Most riders know to avoid riding trails and bike parks after heavy precipitation. The rule of thumb is simple: if your tires leave a trough, it’s too wet to ride.
But what do you do when it rains non-stop for three months straight? Unfortunately that is often a reality of living in the Pacific Northwest. Fortunately, a number of Portland area trails have received tread hardening that makes them durable enough to be used year round. Adding crushed rock and gravel to the tread hardens the surface of the trail and with the addition of drains, aid in the control of water.
Examples of Portland area trails that have winterized tread include the Sandy Ridge Trail, the Wilson River Trail and the new (but short) single track trail segments at the Gateway Green Bike Park.

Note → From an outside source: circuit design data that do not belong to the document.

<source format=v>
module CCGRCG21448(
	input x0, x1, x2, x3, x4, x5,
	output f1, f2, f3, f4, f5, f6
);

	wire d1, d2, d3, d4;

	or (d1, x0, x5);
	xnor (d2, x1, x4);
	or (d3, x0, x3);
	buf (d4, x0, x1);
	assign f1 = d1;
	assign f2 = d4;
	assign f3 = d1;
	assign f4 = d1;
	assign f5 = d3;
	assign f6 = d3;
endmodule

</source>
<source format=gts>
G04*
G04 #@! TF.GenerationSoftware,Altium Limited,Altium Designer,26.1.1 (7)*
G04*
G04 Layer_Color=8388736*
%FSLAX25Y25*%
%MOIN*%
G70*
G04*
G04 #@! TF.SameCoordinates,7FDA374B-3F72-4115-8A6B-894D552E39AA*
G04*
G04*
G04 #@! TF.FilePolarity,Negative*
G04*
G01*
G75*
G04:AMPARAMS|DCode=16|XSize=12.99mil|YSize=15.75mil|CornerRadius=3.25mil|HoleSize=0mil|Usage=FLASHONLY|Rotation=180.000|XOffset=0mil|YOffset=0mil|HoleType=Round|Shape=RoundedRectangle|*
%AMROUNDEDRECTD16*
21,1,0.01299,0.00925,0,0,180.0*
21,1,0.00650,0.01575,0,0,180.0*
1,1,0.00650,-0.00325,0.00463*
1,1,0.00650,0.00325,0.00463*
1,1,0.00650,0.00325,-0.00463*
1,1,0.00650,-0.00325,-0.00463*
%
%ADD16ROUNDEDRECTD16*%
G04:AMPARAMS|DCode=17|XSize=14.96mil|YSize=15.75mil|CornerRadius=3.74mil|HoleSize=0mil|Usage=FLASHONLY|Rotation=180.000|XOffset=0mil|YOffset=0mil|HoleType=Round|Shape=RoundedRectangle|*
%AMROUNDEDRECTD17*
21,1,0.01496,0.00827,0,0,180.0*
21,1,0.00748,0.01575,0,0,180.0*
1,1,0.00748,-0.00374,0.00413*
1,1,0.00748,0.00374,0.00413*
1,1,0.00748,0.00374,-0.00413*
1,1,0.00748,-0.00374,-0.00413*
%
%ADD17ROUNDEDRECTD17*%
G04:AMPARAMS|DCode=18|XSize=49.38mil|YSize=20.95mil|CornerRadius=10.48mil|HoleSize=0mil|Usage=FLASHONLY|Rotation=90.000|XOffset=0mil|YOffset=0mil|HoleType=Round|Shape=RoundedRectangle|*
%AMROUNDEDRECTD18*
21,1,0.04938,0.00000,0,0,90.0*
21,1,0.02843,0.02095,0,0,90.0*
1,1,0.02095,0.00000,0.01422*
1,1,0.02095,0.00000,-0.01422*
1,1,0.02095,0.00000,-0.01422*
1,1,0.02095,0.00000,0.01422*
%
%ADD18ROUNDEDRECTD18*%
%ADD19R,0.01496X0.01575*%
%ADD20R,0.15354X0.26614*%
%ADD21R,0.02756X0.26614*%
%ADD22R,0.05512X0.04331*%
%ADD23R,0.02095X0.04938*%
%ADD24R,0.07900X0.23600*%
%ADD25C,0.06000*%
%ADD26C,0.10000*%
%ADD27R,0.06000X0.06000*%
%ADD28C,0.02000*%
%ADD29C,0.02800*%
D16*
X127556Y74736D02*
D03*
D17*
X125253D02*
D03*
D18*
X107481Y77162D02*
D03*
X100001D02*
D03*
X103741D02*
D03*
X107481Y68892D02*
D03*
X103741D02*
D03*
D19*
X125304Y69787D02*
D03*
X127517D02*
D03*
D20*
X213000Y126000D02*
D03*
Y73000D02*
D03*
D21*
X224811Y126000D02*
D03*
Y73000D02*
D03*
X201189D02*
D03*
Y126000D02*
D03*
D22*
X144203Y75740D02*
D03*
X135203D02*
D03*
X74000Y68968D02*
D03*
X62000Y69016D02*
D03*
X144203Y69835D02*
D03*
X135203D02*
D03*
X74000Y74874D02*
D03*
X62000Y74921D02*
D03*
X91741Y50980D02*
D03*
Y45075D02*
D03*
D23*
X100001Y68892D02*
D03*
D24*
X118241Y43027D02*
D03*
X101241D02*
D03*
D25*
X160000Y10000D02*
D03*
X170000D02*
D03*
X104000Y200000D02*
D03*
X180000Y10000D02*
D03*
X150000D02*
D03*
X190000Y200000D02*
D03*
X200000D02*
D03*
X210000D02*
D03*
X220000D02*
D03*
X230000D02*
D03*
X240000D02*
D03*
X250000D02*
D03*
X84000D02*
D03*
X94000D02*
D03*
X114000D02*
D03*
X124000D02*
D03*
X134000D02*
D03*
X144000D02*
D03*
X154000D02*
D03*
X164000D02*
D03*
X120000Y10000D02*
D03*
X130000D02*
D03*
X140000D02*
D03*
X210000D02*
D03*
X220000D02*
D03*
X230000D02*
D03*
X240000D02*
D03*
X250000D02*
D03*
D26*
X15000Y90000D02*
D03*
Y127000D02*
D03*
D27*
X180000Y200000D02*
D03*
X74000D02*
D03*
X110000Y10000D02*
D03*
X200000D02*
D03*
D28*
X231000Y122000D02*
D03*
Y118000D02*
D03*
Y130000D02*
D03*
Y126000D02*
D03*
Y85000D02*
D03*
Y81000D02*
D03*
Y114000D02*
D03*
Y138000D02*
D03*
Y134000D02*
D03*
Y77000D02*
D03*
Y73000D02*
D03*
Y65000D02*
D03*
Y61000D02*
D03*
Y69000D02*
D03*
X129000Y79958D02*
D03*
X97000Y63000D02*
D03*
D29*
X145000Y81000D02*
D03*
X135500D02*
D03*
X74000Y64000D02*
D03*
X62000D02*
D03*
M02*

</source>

Our area also has seemingly unlimited amounts of gravel logging roads (admittedly not my first choice either) that are also good for exploring when conditions are wet.
Another option: look for less popular trails covered in a layer of organic matter. Pine needles, leaves and other bits will protect trail tread from being channelized. Trails with a lot of sand or gravel content also are good to explore.

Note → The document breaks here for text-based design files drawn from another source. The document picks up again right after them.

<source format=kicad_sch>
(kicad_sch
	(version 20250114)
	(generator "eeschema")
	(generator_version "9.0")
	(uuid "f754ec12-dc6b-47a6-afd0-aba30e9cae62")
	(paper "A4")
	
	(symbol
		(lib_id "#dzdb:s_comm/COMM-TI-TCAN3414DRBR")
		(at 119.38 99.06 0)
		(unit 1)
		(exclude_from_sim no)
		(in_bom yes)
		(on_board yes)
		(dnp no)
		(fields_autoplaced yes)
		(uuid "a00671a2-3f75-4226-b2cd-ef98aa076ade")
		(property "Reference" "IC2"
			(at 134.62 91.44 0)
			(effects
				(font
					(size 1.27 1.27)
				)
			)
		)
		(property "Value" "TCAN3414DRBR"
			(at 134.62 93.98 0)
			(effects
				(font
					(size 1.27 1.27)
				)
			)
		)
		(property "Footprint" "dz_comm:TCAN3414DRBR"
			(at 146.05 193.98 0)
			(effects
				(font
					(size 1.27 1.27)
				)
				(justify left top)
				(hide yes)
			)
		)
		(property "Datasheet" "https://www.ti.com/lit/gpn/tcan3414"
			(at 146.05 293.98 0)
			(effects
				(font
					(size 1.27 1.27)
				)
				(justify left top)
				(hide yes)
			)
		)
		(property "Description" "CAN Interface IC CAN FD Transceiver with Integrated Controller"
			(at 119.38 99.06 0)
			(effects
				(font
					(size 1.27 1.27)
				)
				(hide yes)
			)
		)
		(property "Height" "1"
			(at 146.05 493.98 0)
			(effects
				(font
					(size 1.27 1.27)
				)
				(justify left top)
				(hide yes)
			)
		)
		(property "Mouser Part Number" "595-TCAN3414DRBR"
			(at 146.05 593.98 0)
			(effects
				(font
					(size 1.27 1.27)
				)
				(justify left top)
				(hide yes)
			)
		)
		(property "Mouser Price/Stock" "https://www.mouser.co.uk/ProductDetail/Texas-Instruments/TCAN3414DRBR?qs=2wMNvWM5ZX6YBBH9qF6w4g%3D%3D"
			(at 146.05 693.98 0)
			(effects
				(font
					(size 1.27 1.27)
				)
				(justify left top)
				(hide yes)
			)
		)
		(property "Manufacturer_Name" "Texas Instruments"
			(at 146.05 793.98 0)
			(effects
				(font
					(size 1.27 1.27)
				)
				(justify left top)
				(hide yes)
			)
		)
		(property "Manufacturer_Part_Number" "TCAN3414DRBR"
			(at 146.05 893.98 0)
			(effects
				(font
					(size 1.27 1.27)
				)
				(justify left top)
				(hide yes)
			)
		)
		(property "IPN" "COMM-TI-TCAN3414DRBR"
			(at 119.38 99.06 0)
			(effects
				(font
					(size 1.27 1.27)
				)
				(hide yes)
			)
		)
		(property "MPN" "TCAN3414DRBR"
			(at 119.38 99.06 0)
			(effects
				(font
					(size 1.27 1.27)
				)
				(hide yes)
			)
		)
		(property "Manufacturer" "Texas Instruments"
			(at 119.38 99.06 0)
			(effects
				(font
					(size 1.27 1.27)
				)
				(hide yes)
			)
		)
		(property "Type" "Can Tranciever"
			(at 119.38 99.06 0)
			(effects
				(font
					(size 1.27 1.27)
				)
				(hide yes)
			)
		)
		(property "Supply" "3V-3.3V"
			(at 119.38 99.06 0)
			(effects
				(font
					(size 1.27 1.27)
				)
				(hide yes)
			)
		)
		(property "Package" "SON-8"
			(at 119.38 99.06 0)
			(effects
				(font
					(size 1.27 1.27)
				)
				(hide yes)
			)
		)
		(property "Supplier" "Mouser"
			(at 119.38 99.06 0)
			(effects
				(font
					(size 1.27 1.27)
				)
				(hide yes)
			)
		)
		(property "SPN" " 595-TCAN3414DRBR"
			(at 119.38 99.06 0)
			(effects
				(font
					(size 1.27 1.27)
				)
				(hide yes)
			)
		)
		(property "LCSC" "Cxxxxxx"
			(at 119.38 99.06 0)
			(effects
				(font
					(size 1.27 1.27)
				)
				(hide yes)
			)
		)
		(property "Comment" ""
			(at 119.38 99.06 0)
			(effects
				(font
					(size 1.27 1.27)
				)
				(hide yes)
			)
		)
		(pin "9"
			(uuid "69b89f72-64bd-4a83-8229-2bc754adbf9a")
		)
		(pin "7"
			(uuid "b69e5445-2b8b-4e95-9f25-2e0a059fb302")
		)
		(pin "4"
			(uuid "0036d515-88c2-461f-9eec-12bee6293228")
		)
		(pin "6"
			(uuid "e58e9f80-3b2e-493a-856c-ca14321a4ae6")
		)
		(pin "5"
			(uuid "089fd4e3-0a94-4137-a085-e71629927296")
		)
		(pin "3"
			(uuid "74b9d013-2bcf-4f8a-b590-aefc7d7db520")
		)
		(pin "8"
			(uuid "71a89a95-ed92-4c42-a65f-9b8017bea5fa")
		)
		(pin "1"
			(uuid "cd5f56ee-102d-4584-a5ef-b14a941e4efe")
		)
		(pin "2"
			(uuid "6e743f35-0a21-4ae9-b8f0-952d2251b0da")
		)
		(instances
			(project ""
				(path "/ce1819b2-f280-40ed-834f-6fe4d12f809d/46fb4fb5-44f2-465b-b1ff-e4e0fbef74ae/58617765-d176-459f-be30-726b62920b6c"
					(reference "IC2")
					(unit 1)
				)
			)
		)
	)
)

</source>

Although the tread surfaces have been made more durable, riding them when they’re wet still contributes to erosion, so consider joining local trail work parties to offset the impact of your trail use.
Riding Bike Parks When Wet: Just Don’t
Unlike single track trail, bike parks and bike park features are a totally different scenario. Rock and gravel is undesirable in rollers, jumps and berms as it effects the riding experience. Unlike single track trail tread, park features require regular maintenance.
If you’re riding and leaving ruts at your local bike park, be aware this is a major faux pas and not only will you be called out, if someone takes your photo you could be subject to being singled out on social media.
Outside of pay to play bike parks, the bike park you ride at is maintained via the efforts of riders to donate their time. Like trail work, your local bike club will likely post and schedule regular maintenance work parties.
With all the rain on its way, how can you determine when it’s good to ride?
Dirt is sticking to your shoe and tires gumming things up is one thing to look out for. Most importantly though, riders want to avoid displacing soil and causing ruts. Causing a rut creates a channel that will attract water and accentuate the effects of water flow and erosion on the trail, creating damage that will need to be repaired later. It also will have a profound effect on the riding experience of the trail once the soil dries.
We have a number of Facebook groups locally where riders share trail conditions and advice when it comes to planning your day. Taking advantage of these as well as other social media outlets can make it easier to plan your day.
If you’re leaving tire marks at the local bike park, it should be obvious you’re causing damage (as well as resentment) that someone else will have to repair, one shovel slap at a time.
Avoid dirt bike parks when they’re wet and consider riding concrete parks, hardened trails or find other options.